My story actually began when I was 10years old (I am now 21). In this time I have had 5 major car accidents and have survived each one… Not including minor accidents. I had not been driving once during these. I have gotten to the stage of my life where I am so scared and so sick of people telling me to drive and get over this. No one understands the fear and the guy wrenching ache of just waiting for the impending impact. I can’t sleep In a car and am always anxious and I always watch the road. I have no one who understands (even though they want to) what I feel. I have had accidents from going head first into a tree at 60km & to rolling down a 15m embankment. The worst feeling is waiting. Waiting for the impact when your spiralling out of control and there is nothing you can do to stop it. The screaming and the helplessness keep me up at night and I still have nightmares. I have come out extremely lucky through this accidents and some I should not have survived but through miraculous odds, I am
Still here. I feel guilty and disgusting having survived sometimes because I can only imagine what other family’s who have gone through worse and I am here complaining.

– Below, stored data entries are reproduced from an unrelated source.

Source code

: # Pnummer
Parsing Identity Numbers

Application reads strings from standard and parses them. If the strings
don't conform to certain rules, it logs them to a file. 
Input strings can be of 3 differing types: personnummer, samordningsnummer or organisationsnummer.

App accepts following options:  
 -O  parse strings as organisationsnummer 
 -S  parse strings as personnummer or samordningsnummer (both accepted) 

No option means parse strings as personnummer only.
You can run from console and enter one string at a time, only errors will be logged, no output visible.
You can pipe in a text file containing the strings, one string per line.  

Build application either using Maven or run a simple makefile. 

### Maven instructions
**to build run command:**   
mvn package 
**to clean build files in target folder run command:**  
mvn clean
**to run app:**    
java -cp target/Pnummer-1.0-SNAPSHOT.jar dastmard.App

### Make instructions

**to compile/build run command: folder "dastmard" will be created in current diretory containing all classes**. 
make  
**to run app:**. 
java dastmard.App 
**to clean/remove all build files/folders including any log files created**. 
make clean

Should I just give up and stop winging. I haven’t seen a counsellor even though I’ve been told I should. I just don’t feel comfortable talking to someone who doesn’t understand and I am not one to open up to just anyone. The worst thing is that when I finally get the confidence to open up to even family members.. The don’t understand. Next thing I know I’ve shut down again and the nightmares return.
Why can’t I get past this? I am so lucky to be alive but I can’t seem to shake these feelings.